Same hybrid-search query, different places.
While developing and investigating use cases for CrateDB I often find myself doing hybrid-search in different places, sometimes it's a python script, a fastapi backend or some integration/tookit. The query is pretty much the same or very similar.
I'm constantly copy-pasting the query and adding new tests, I'm repeating myself all the time, with QueryZen I can develop once, test once and deploy once.
If there was some change in how we do hybrid-search in CrateDB, I would need to change it
everywhere, with QueryZen
I can just create a new Zen, and change the version in the applications.
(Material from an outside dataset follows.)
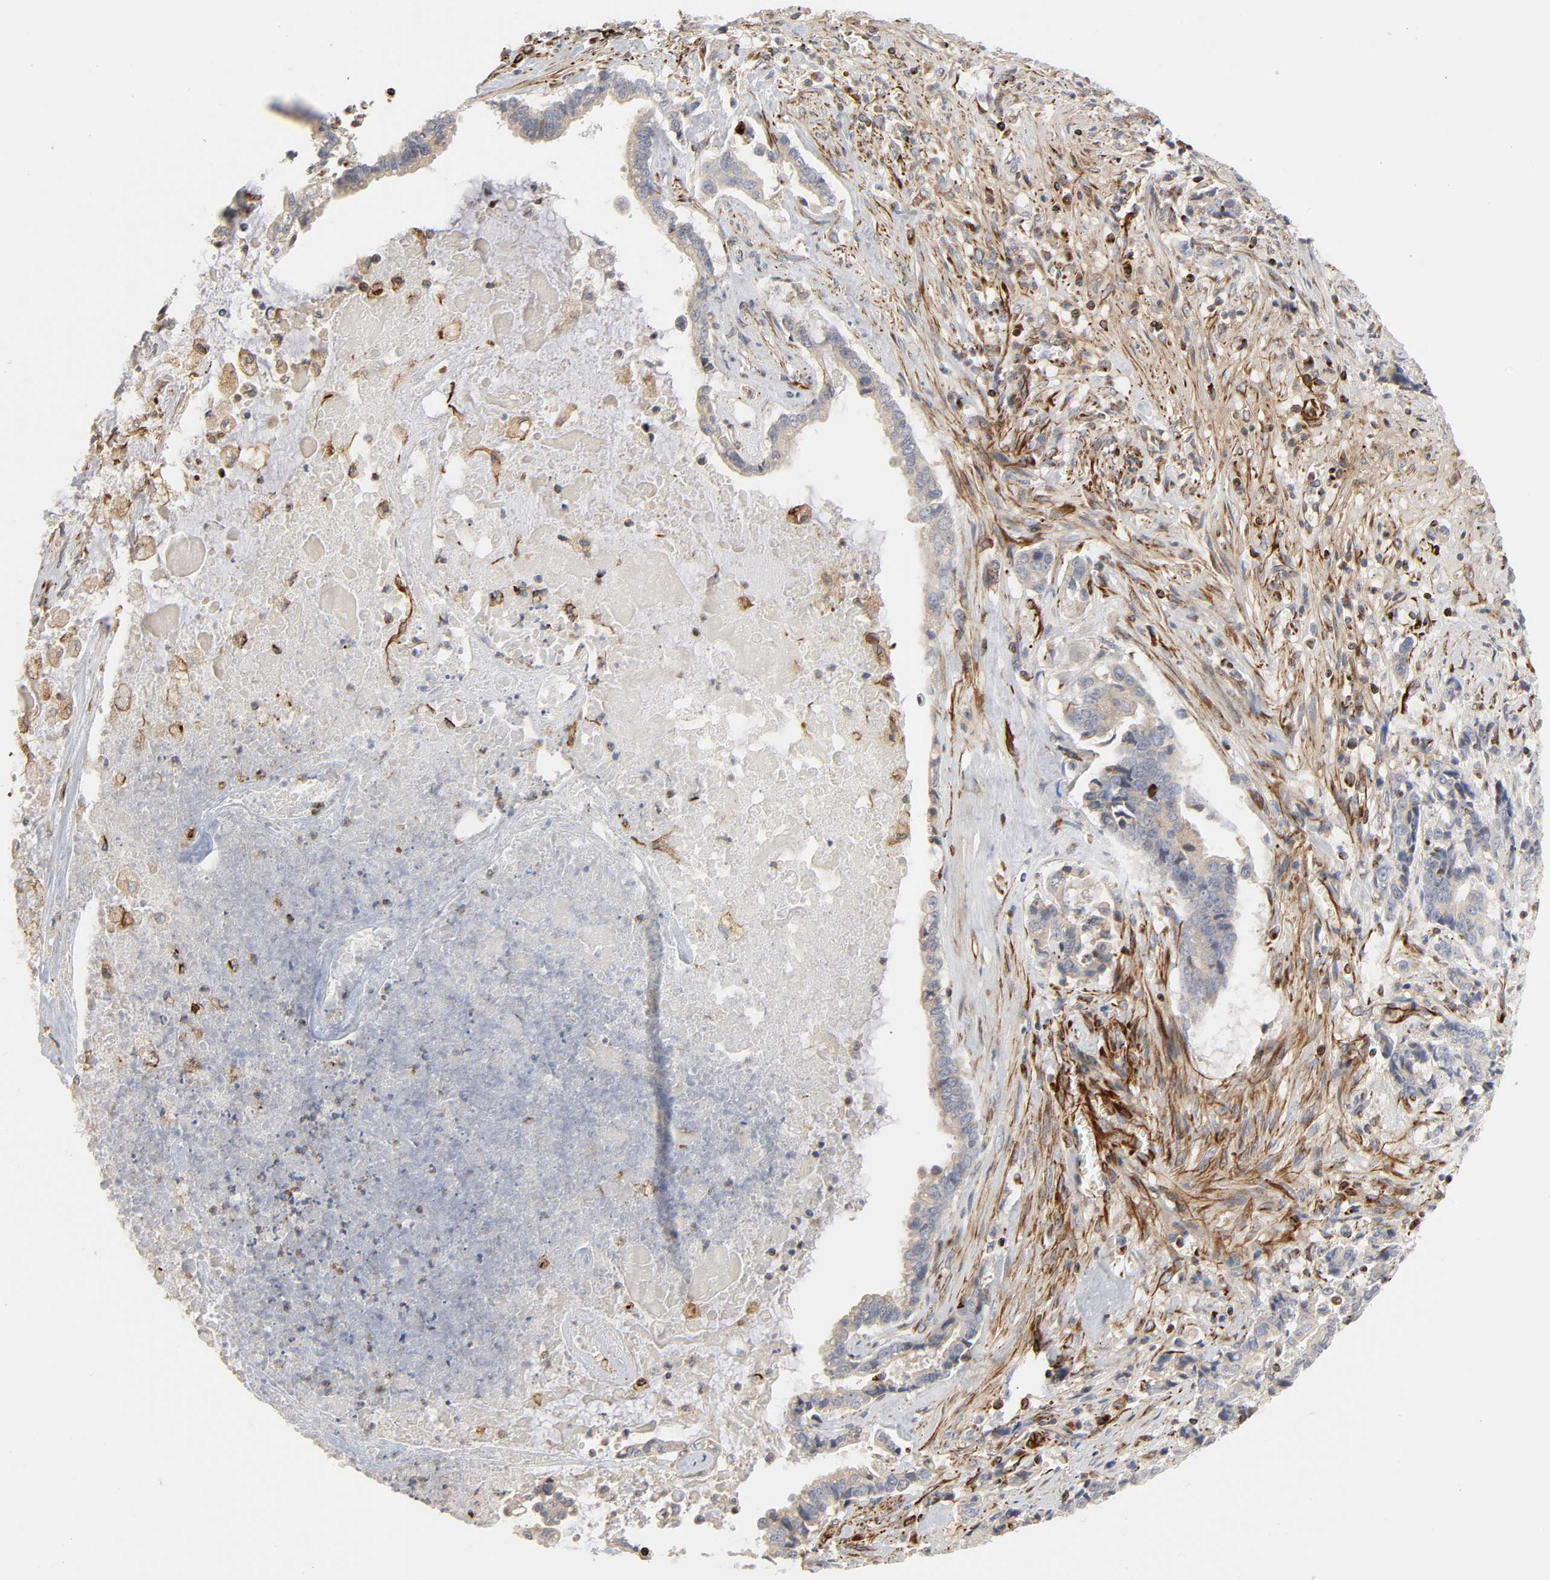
{"staining": {"intensity": "moderate", "quantity": ">75%", "location": "cytoplasmic/membranous"}, "tissue": "liver cancer", "cell_type": "Tumor cells", "image_type": "cancer", "snomed": [{"axis": "morphology", "description": "Cholangiocarcinoma"}, {"axis": "topography", "description": "Liver"}], "caption": "Immunohistochemistry (IHC) image of neoplastic tissue: liver cholangiocarcinoma stained using IHC exhibits medium levels of moderate protein expression localized specifically in the cytoplasmic/membranous of tumor cells, appearing as a cytoplasmic/membranous brown color.", "gene": "FAM118A", "patient": {"sex": "male", "age": 57}}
Parametrizing the hybrid-search query.
The query can originally be found in: CrateDB Blog: Hybrid Search Explained.
WITH bm25 as (
SELECT
_score,
RANK() OVER (
ORDER BY
_score DESC
) as rank,
title
FROM
fs_search
WHERE
MATCH("content", 'knn search')
ORDER BY
_score DESC
),
vector as (
SELECT
_score,
RANK() OVER (
ORDER BY
_score DESC
) as rank,
title
FROM
fs_search
WHERE
KNN_MATCH(
xs,
[vector...],
15
)
)
SELECT
TRUNC((1.0 / (bm25.rank + 60)) + (1.0 / (vector.rank + 60)), 6) as final_rank,
bm25.rank as bm25_rank,
vector.rank as vector_rank,
bm25.title
FROM
bm25,
vector
WHERE
bm25.title = vector.title
ORDER BY final_rank DESC
The first things that we can parametrize are the vector
, and the match for bm25, 'knn search'
,
we could and should parametrize more things like: the table names, the column names and the RRF k parameter,
which is hardcoded as 60. For now we will only do the match terms.
from queryzen import QueryZen
qz = QueryZen()
query = """
WITH bm25 as (
SELECT
_score,
RANK() OVER (
ORDER BY
_score DESC
) as rank,
title
FROM
fs_search
WHERE
MATCH("content", :match_term)
ORDER BY
_score DESC
),
vector as (
SELECT
_score,
RANK() OVER (
ORDER BY
_score DESC
) as rank,
title
FROM
fs_search
WHERE
KNN_MATCH(
xs,
:vector,
15
)
)
SELECT
TRUNC((1.0 / (bm25.rank + 60)) + (1.0 / (vector.rank + 60)), 6) as final_rank,
bm25.rank as bm25_rank,
vector.rank as vector_rank,
bm25.title
FROM
bm25,
vector
WHERE
bm25.title = vector.title
ORDER BY final_rank DESC
"""
qz.create(collection='crate', name='hybrid-search', query=query)
Now in any Python program I can reuse the query!
hybrid_search.py
from queryzen import QueryZen, exceptions
from .vectors import make_vector
qz = QueryZen()
def hybrid_search(search_phrase: str):
"""Searches a search_phrase in the Database, using hybrid search (BM25 + vector search)"""
try:
zen = qz.get(collection='crate', name='hybrid-search', version=1)
except exceptions.ZenDoesNotExist:
# handle zen not existing.
pass
result = qz.run(zen,
database='crate',
match_term=search_phrase,
vector=make_vector(search_phrase))
return result.rows
Now in my collection crate
, there is a zen named hybrid_search
with version 1, if I were to update
the query, I could create a new one, with version 2, and test it. In the end application I would
only need to change the version=1
to version=2
.
Furthermore, I could just ship in a small package the hybrid_search
function, and ship in my
entire company's Python ecosystem the same way of doing hybrid search, centralized.